#### ZU UNTERSUCHENDER TEXT:

+--

Das BSG hat die den Regelungen der Häuslichen Krankenpflege-Richtlinie zugrundeliegende differenzierende Sichtweise bestätigt. Hiernach hängt die Leistungsverpflichtung der Krankenkasse in einer stationären Einrichtung der Behindertenhilfe davon ab, dass Versicherte im konkreten Fall keinen Anspruch auf die Erbringung der Maßnahme durch die Einrichtung haben. Das BSG hat bestätigt, dass die Einrichtungen nach dem Recht der Eingliederungshilfe zu Pflegeleistungen verpflichtet sind. Dies gelte für Leistungen der Grundpflege und der hauswirtschaftlichen Versorgung. Medizinische Behandlungspflege sei wegen des Nachrangs der Sozialhilfe vorrangig von den Krankenkassen zu erbringen. Allerdings gelte dies nicht für einfachste Maßnahmen der Krankenpflege, für die es keiner besonderen medizinischen Sachkunde oder medizinischer Fertigkeiten bedürfe, und die von dem in der Einrichtung bes chäftigtem Personal, wie von jedem erwachsenen Haushaltsangehörigen, ohne Weiteres ausgeführt werden könnten. Wenn die Einrichtung nach ihrem Aufgabenprofil allerdings auf eine besondere Zielgruppe ausgerichtet sei, bei der bestimmte handlungspflegerische Maßnahmen erforderlich sein würden, und sei die Einrichtung deshalb entsprechend sächlich und personell auszustatten, müsse die Einrichtung diese behandlungspflegerischen Maßnahmen auch erbringen, weil ohne sie die Eingliederungsaufgabe im Hinblick auf die Zielgruppe der Einrichtung nicht erreicht werden könne. Der Grundsatz des Nachrangs der Sozialhilfe sei dadurch nicht betroffen, weil die sächliche und personelle Ausstattung der Einrichtung ohnehin vorzuhalten sei und die Leistungen der Behandlungspflege untrennbarer Bestandteil der Eingliederungshilfe seien.

+--

#### GEGEBENES MATERIAL:

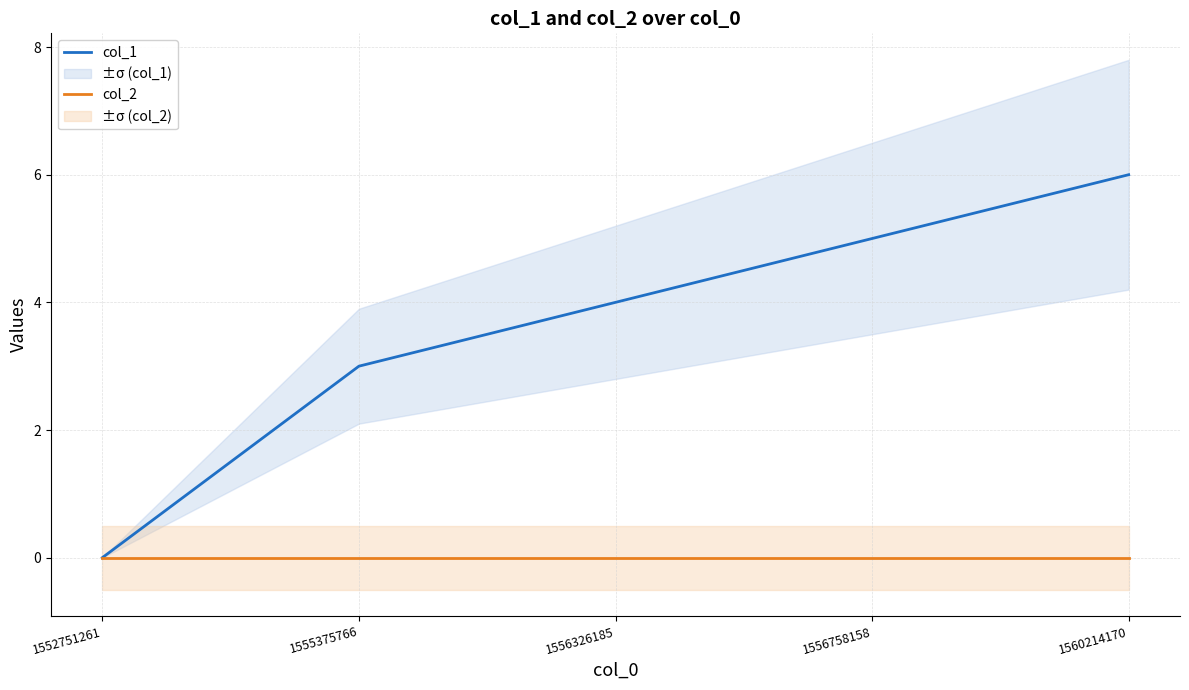

Reading left to right, extract all data points from this chart.

col_1: 0	3	4	5	6
col_2: 0	0	0	0	0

+--

Führe den Text zum BSG-Urteil über Behandlungspflege in stationären Einrichtungen der Behindertenhilfe im Anschluss an seinen letzten Satz fort.

#### ERGEBNIS:
Die vom BSG zur geltenden Rechtslage, insbesondere zur Aufteilung der Aufgabenbereiche der gesetzlichen Krankenversicherung (GKV) und der Eingliederungshilfe der Sozialhilfe nach dem Zwölften Buch Sozialgesetzbuch (SGB XII), aufgestellten Grundsätze bedeuten, dass zur Zuständigkeit der Krankenkasse weiterhin eine Entscheidung im Einzelfall unter Berücksichtigung der Art der Maßnahme und den Verpflichtungen der Einrichtung getroffen werden muss. Wesentliche Entscheidungsgrundlage bleibt die Regelung in der Häuslichen Krankenpflege-Richtlinie des G-BA, nach der für die Zeit des Aufenthalts in Einrichtungen, in denen nach den gesetzlichen Bestimmungen Anspruch auf die Erbringung von Behandlungspflege besteht, häusliche Krankenpflege nicht verordnet werden kann: ob ein solcher Anspruch besteht, ist im Einzelfall durch die Krankenkassen zu prüfen. Bei der Prüfung eines möglichen Anspruchs des Versicherten gegenüber den Einrichtungen sind die genannten Ausführungen des BSG zu berücksichtigen.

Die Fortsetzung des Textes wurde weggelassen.